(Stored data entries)

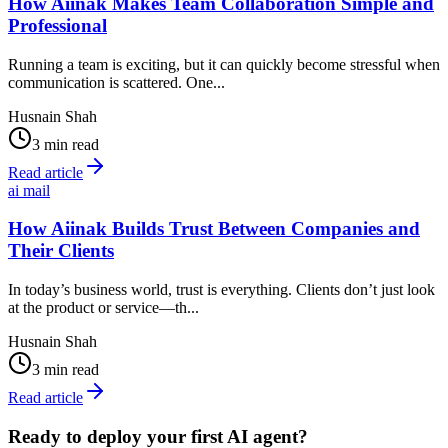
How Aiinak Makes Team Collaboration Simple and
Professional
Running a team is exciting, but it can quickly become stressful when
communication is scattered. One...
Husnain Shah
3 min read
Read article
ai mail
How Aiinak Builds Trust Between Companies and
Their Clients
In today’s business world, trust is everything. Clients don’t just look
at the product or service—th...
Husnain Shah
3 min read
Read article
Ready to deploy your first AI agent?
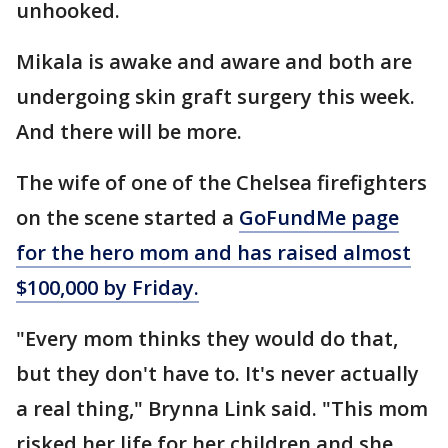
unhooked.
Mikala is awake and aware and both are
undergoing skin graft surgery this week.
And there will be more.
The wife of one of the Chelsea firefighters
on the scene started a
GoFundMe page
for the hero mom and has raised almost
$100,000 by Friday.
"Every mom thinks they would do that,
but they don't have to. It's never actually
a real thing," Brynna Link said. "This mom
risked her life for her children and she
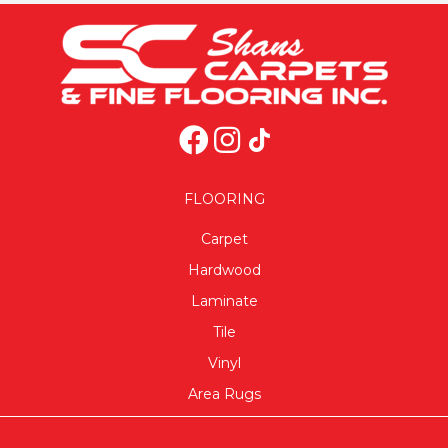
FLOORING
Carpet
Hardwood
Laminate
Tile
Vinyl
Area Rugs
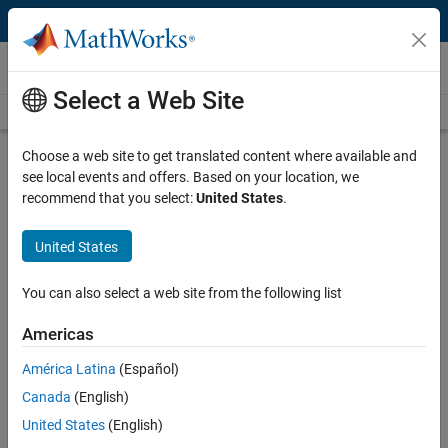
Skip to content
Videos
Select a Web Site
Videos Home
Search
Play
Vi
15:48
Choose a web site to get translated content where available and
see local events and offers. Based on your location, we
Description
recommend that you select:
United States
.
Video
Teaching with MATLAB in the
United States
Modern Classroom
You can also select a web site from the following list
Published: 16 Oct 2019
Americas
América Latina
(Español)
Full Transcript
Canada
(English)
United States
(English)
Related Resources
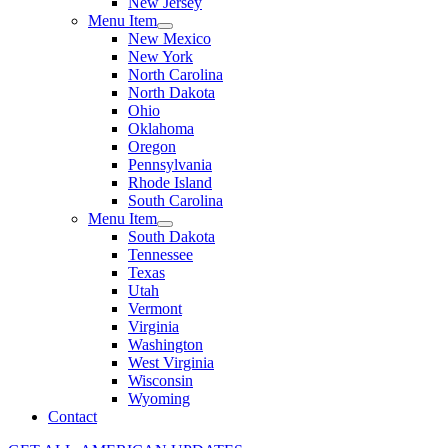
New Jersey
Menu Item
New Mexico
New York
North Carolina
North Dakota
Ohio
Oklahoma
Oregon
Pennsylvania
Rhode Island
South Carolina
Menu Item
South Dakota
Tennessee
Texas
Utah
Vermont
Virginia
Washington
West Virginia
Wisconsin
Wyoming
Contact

* * *

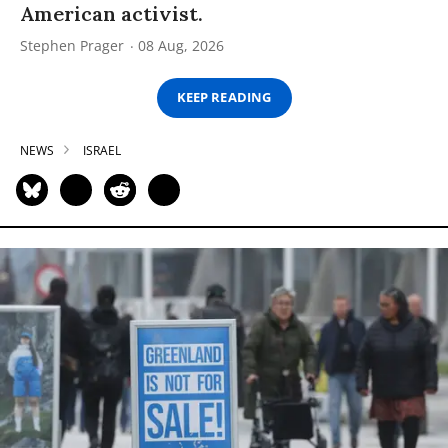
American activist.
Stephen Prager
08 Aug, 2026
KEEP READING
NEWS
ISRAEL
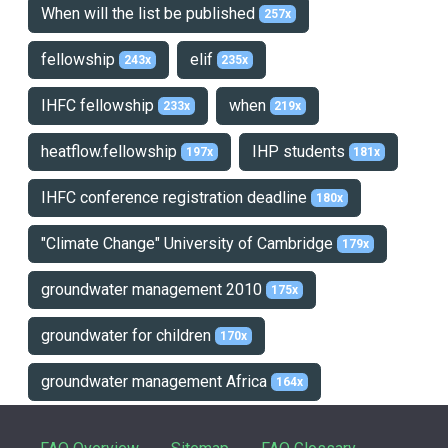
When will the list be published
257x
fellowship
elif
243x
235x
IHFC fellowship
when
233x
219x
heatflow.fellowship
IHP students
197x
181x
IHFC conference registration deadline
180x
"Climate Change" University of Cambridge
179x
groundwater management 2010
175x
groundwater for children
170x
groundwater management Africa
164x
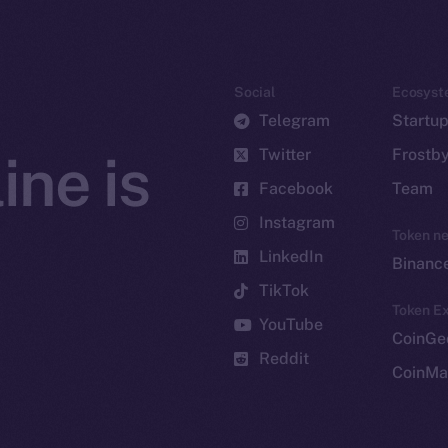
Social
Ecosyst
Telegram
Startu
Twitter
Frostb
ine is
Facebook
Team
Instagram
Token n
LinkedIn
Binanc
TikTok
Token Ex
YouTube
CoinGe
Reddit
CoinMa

==

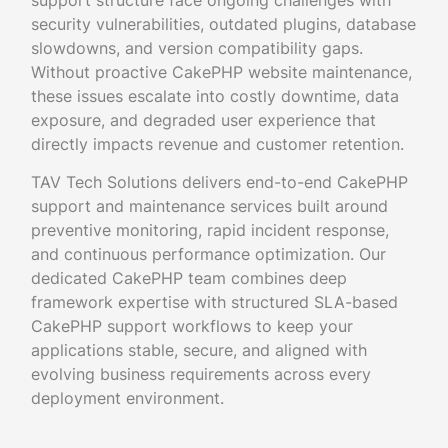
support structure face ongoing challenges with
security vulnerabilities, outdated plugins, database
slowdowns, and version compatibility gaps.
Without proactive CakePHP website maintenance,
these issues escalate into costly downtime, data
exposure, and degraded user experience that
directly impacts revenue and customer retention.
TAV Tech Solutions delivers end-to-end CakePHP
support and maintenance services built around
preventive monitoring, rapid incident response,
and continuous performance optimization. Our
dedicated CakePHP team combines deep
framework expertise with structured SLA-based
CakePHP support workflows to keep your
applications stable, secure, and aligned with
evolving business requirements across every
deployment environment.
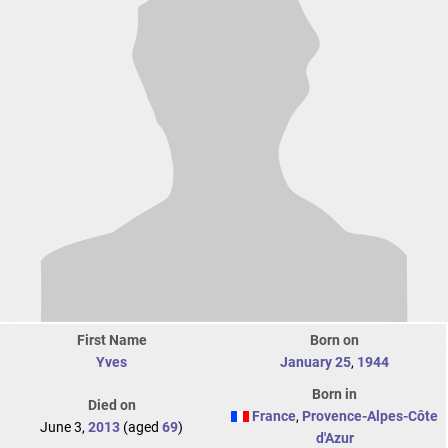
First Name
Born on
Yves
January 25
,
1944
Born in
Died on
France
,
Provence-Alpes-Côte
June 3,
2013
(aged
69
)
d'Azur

Instructions for the task
The stretch to restate runs from the line above containing "How Aiinak Makes" through the line containing "on the scene started a". Copy it word for word, ends included, without pictures.

Response for this exercise
How Aiinak Makes Team Collaboration Simple and
Professional
Running a team is exciting, but it can quickly become stressful when
communication is scattered. One...
Husnain Shah
3 min read
Read article
ai mail
How Aiinak Builds Trust Between Companies and
Their Clients
In today’s business world, trust is everything. Clients don’t just look
at the product or service—th...
Husnain Shah
3 min read
Read article
Ready to deploy your first AI agent?
unhooked.
Mikala is awake and aware and both are
undergoing skin graft surgery this week.
And there will be more.
The wife of one of the Chelsea firefighters
on the scene started a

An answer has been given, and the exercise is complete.